The choice of zkSync is critical. Zero-knowledge rollups bundle transactions off the main Ethereum chain. They then submit a single, verified proof. This structure offers major benefits:
| Feature | Benefit for Banking |
|---|---|
| High Throughput | Can process thousands of transactions per second, suitable for national-scale banking. |
| Low Cost | Drastically reduces transaction fees compared to Ethereum mainnet. |
| Data Privacy | ZK-proofs can validate transactions without exposing sensitive commercial data. |
| Ethereum Security | Inherits the robust security of the Ethereum base layer for final settlement. |
Broader Implications for Finance and Blockchain
The Cari Network initiative validates the practical utility of Layer 2 blockchains. It moves beyond speculative cryptocurrency trading into core financial infrastructure. This could accelerate adoption by other financial consortia globally. Moreover, it creates a bridge between traditional finance (TradFi) and decentralized finance (DeFi). Programmable bank deposits could eventually interact with permissioned DeFi protocols.
Timeline and Future Development Phases
Industry analysts expect a multi-phase rollout. An initial pilot with a limited transaction set is projected for late 2025. A broader launch involving all participating banks would follow in 2026. Success depends on flawless technical execution and continued regulatory engagement. The project will be closely watched as a bellwether for bank-led blockchain adoption.
Conclusion
The development of a tokenized deposit network by U.S. regional banks on zkSync marks a historic convergence. Traditional banking is proactively adopting blockchain to enhance efficiency and retain relevance. The Cari Network, supported by major institutions and the MBCA, represents a pragmatic, compliance-first approach to financial innovation. If successful, it could redefine the backbone of interbank settlements and set a new standard for the global financial industry.
FAQs
Q1: What is the Cari Network?
The Cari Network is a tokenized deposit platform being developed by a consortium of U.S. regional banks. It uses the zkSync Ethereum Layer 2 blockchain to convert customer deposits into digital tokens for faster interbank transfers.

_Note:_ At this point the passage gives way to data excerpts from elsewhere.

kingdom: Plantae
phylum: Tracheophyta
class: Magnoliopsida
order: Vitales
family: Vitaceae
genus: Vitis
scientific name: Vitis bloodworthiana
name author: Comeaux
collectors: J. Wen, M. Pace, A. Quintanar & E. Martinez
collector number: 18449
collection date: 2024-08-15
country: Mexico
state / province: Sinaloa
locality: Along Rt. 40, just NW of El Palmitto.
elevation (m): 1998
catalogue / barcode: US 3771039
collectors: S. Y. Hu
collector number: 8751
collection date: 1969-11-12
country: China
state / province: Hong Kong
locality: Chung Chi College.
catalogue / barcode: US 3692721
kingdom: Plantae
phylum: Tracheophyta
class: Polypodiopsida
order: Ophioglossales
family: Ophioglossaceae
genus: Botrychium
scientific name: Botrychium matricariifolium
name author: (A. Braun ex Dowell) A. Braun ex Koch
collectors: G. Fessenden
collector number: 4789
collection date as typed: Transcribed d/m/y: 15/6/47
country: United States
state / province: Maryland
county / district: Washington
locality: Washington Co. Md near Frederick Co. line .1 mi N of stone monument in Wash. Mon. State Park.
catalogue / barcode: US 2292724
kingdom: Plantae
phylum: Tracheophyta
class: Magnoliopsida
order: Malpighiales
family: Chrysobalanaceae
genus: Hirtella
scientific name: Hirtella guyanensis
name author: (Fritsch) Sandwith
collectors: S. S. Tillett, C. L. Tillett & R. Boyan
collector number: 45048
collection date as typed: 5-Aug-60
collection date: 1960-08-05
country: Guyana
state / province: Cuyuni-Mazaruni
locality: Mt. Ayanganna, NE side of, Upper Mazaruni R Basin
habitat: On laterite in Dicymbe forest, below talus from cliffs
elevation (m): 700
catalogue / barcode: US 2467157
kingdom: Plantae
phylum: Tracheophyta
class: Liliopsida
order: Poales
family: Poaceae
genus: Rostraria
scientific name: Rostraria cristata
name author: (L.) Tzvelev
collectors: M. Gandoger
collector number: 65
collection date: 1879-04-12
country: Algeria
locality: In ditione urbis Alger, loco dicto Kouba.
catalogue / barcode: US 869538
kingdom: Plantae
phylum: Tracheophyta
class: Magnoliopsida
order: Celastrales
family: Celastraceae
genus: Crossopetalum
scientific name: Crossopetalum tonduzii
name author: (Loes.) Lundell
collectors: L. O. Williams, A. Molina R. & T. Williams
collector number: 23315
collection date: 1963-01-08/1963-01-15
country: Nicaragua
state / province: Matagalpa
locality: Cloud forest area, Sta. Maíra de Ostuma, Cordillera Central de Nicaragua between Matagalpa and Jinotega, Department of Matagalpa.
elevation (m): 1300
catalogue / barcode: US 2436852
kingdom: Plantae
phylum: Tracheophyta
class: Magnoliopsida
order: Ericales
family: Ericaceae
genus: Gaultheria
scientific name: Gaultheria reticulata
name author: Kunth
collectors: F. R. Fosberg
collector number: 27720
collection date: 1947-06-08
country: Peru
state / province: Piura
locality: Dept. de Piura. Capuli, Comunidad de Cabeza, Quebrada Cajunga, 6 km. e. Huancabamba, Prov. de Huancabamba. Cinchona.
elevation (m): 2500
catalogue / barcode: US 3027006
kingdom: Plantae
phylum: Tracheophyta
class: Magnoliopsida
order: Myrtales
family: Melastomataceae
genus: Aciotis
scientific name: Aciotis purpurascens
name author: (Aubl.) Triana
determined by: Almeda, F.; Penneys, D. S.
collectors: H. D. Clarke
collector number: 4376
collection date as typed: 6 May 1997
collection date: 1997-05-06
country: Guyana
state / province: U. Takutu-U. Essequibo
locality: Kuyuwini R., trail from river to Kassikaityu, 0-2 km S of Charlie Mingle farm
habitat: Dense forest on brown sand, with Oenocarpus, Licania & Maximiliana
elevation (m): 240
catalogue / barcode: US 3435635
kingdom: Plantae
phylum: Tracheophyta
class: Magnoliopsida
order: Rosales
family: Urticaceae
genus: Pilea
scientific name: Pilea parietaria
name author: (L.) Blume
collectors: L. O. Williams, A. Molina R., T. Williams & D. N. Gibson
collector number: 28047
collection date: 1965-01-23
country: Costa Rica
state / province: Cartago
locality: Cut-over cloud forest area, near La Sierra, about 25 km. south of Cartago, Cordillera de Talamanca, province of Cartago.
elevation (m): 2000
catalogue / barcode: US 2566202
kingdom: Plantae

Q2: Which banks are involved in this tokenized deposit project?
Reported participants include Huntington Bancshares, First Horizon, M&T Bank, KeyCorp, and Old National Bancorp. The Mid-Size Bank Coalition of America also supports the initiative.
Q3: Why are banks using zkSync for this network?
Banks chose zkSync for its scalability, low transaction costs, and strong privacy features via zero-knowledge proofs. It provides the necessary performance for banking-grade transactions while leveraging Ethereum’s security.
Q4: How will this affect regular bank customers?
Initially, customers may notice faster processing times for certain transfers. The technology primarily operates in the back-end. The experience of using a checking or savings account is designed to remain familiar and secure.
Q5: Is this related to cryptocurrencies like Bitcoin?
No. This project uses enterprise blockchain technology for settlement, not for holding or transacting in volatile cryptocurrencies. The tokens represent U.S. dollar deposits held in federally insured banks.